INSERT INTO products VALUES (
    'Product A',
    123.3,
    'Lorem ipsum',
    'color => black, weight => 3kg'::hstore
);


INSERT INTO products VALUES (
    'Product B',
    45.0,
    'Lorem ipsum',
    'color => red'::hstore
);

hstore Daten abfragen

SELECT metadata->'color' FROM products;

 ?column?
----------
 black
 red
(2 rows)

hstore Daten abfragen

SELECT metadata->'weight' FROM products;

 ?column?
----------
 3kg

(2 rows)

hstore Keys suchen

SELECT * FROM products WHERE metadata ? 'weight';

   name    | price | description |             metadata
-----------+-------+-------------+-----------------------------------
 Product A | 123.3 | Lorem ipsum | "color"=>"black", "weight"=>"3kg"
(1 row)

hstore Key/Value suchen

SELECT * FROM products WHERE metadata @> 'color => red';

   name    | price | description |    metadata
-----------+-------+-------------+----------------
 Product B |    45 | Lorem ipsum | "color"=>"red"
(1 row)

hstore Keys ermitteln

SELECT DISTINCT UNNEST(AKEYS(metadata)) as keys FROM products;

  keys
--------
 weight
 color
(2 rows)

hstore indexieren

CREATE INDEX metadata_idx ON products USING GIN (metadata);

EXPLAIN ANALYZE SELECT * FROM products WHERE metadata @> 
'color => red';

                                QUERY PLAN
---------------------------------------------------------------------
 Bitmap Heap Scan on products  (cost=12.00..16.01 rows=1 width=104) (actual time=0.044..0.045 rows=1 loops=1)
   Recheck Cond: (metadata @> '"color"=>"red"'::hstore)
   ->  Bitmap Index Scan on metadata_idx  (cost=0.00..12.00 rows=1 width=0) (actual time=0.027..0.027 rows=1 loops=1)
         Index Cond: (metadata @> '"color"=>"red"'::hstore)
 Total runtime: 0.100 ms
(5 rows)

hstore Daten aktualisieren

UPDATE products SET metadata = 'color => black, weight => 5kg'::hstore WHERE name = 'Product A';

Partielle hstore Modifikation

UPDATE products SET metadata = metadata || 'weight => 1kg'::hstore WHERE name = 'Product B';

Key/Value entfernen

UPDATE products SET metadata = metadata - 'weight'::text;

hstore Funktionen

akeys()
avals()
hstore_to_array()
hstore_to_json()
...

hstore Beispiel: Auditing

CREATE TABLE audit
(
    change_date timestamptz default now(),
    before                          hstore,
    after                           hstore
);

create function audit()

▸ **DATENAUSZÜGE**
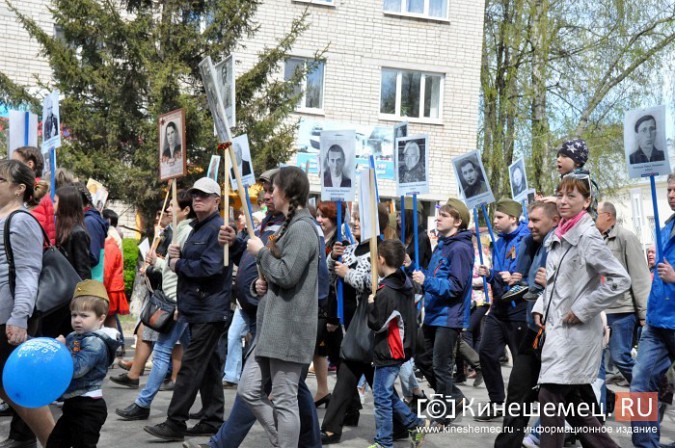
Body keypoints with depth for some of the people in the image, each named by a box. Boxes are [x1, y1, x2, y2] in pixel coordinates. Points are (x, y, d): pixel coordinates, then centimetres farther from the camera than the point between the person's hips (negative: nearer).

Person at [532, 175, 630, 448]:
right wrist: (540, 308, 9)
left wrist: (582, 310, -17)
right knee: (575, 401, 12)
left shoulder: (587, 237, -14)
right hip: (558, 327, 9)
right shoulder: (559, 236, 12)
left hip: (575, 330, -9)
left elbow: (620, 280, -21)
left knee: (551, 397, -8)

▸ **DEINE AUFGABEN**
1 - Überarbeiten Sie im Text zu hstore den Abschnitt von „Partielle hstore Modifikation“ bis „hstore_to_json()“. Geben Sie ihn vollständig wieder und ersetzen Sie dabei „Modifikation“ durch „Änderung“.
2 - Führen Sie den Text zu hstore an der Stelle weiter, an der er endet.

▸ **LÖSUNGEN**
1 -
Partielle hstore Änderung

UPDATE products SET metadata = metadata || 'weight => 1kg'::hstore WHERE name = 'Product B';

Key/Value entfernen

UPDATE products SET metadata = metadata - 'weight'::text;

hstore Funktionen

akeys()
avals()
hstore_to_array()
hstore_to_json()

2 -
  returns trigger
  language plpgsql
as $$
begin
  INSERT INTO audit(before, after)
       SELECT hstore(old), hstore(new);
  return new;
end;
$$;

hstore Beispiel: Auditing

create trigger audit
      after update on example
          for each row
execute procedure audit();

select change_date, after - before as diff from audit;

          change_date          |   diff    
-------------------------------+-----------
 2013-11-08 09:29:19.808217+02 | "f1"=>"b"
 2013-11-08 09:29:19.808217+02 | "f2"=>"c"

(2 rows)

Quelle: Auditing Changes with Hstore

JSON

« [...] the json data type has the advantage of checking
that each stored value is a valid JSON value. »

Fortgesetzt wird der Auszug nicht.